The organisation, which also publishes quarterly magazine STIR, runs technology accelerators, and supports community economic development, wants to raise £12,000 to cover the costs of the new programme.

The year-long scheme will include practical workshops, three-day residentials, mentoring, and live crowdfunding. Participants will discover new economic tools and models and receive training from facilitators with decades of experience.

The workshops will look at worker co-operatives and explore how community wealth building approaches could benefit local economies. They will loounderstanding of racial justice and economic history, see the economy from a gender perspective, and enable you to develop your communication strategy for a new project, campaign, or organisation.

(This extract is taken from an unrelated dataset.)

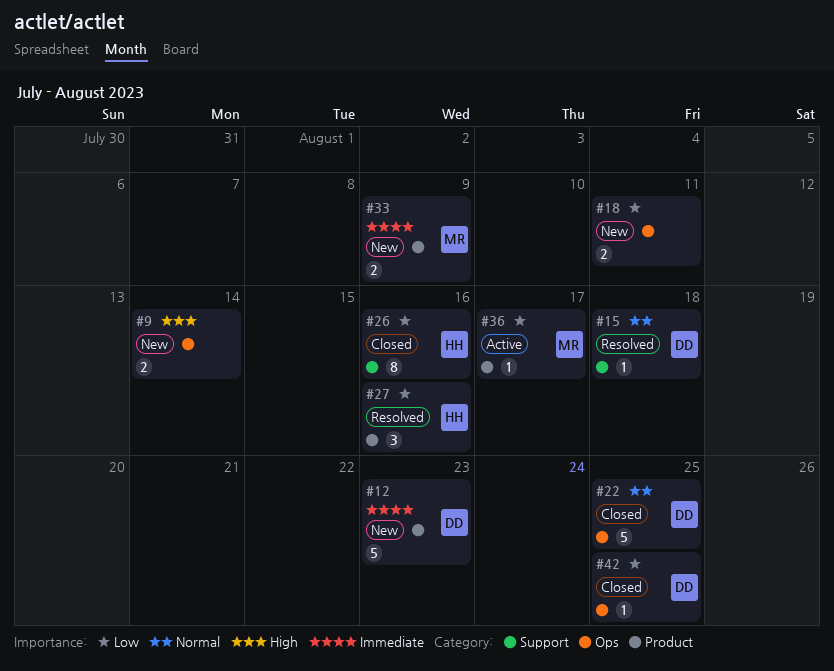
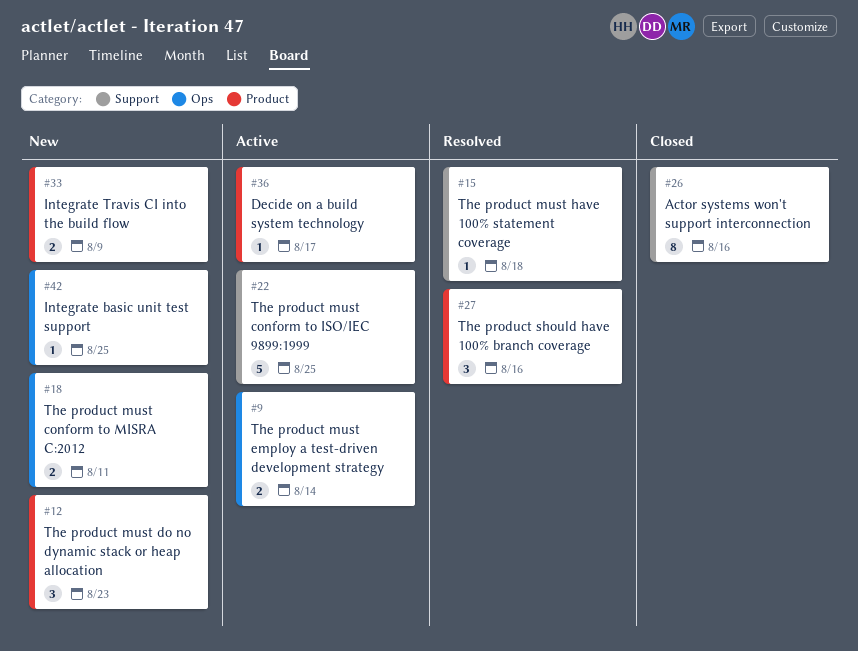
#9, status: New -> Active
#12, estimate: 5 -> 3
#22, status: Closed -> Active
#22, label: Ops -> Support
#42, status: Closed -> New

Stir to Action says: “We talk about making ‘communities stronger’ and creating a ‘fairer economy.’ But these approaches are still struggling to significantly impact our society and economy – 80% of the UK’s freelancers are living in poverty, black African women earn 19.6% less than white British men, 27 pubs are closing every week as part of a wider decline in community assets, and local authority cuts are disproportionately affecting women and black and minority ethnic communities across the UK.”

Related: Reimagining community by turning assets into co-ops

It hopes the new programme will continue its work to help build an alternative economy. Pledges to the campaign over the next five weeks will support subsidised workshop places, local workshop venues, programme design, a mentoring network, and provide resources to engage new communities.

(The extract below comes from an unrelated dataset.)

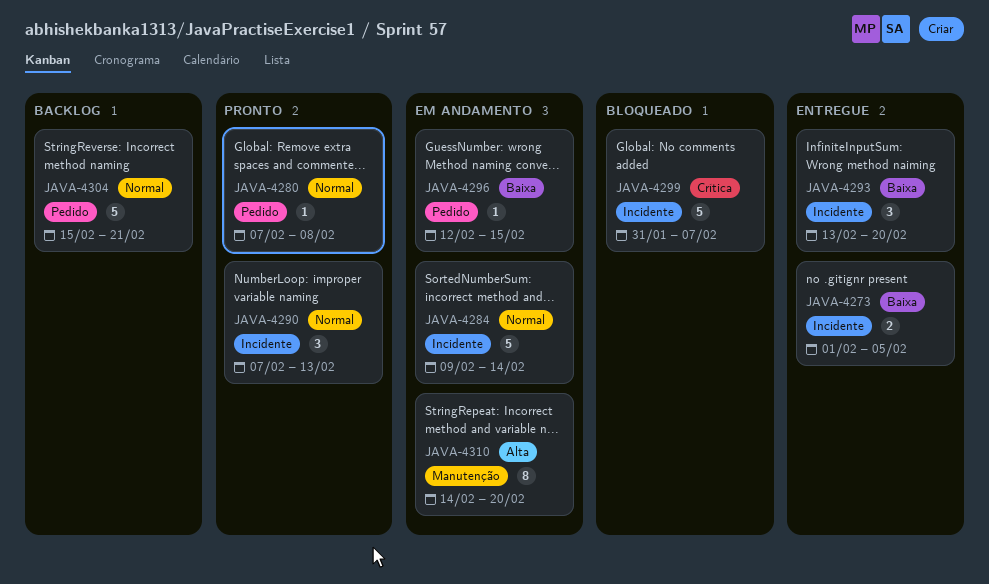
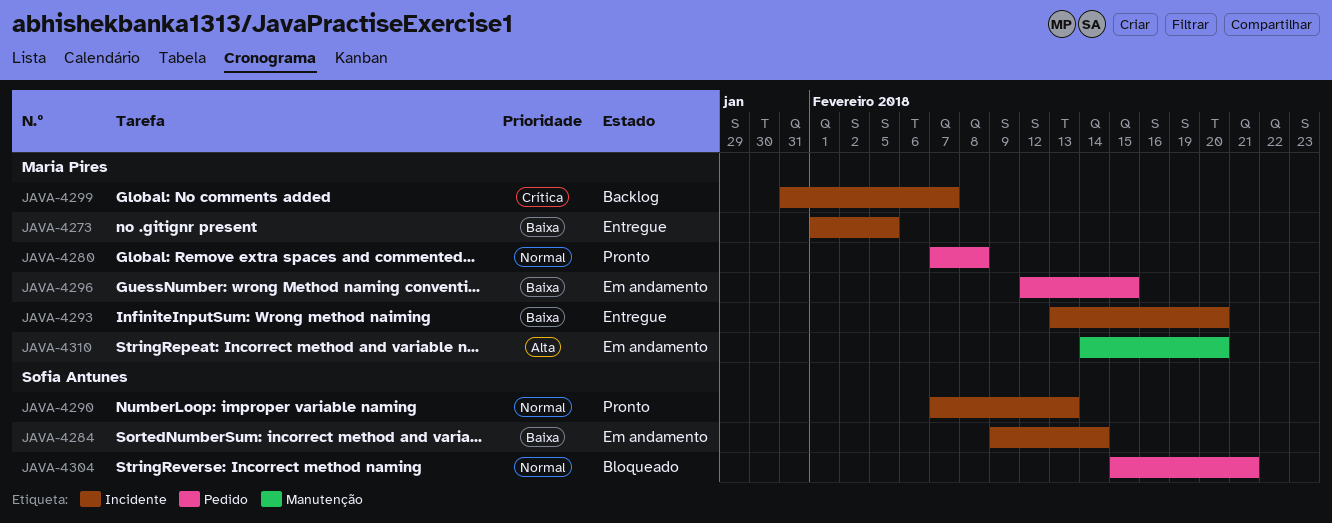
JAVA-4284, priority: Normal -> Baixa
JAVA-4299, status: Bloqueado -> Backlog
JAVA-4304, status: Backlog -> Bloqueado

If it hits the target, its programme will train a 1,000 people in three cities — Bristol, Oxford, and London — and build a community of change-makers.

There are also rewards to thank supporters – who can book an advance place on a workshop, or be an ‘enabler’ and pledge to create subsidised places.

And there is the chance to have dinner with Carne Ross, a former British diplomat who resigned over the Iraq War, and whose film The Accidental Anarchist aired on BBC Storyville.

Or you could join the Financial Heretic, Brett Scott, for pizza and to talk about activist hedge funds, blockchain technology, mutual credit, and the world of alternative finance.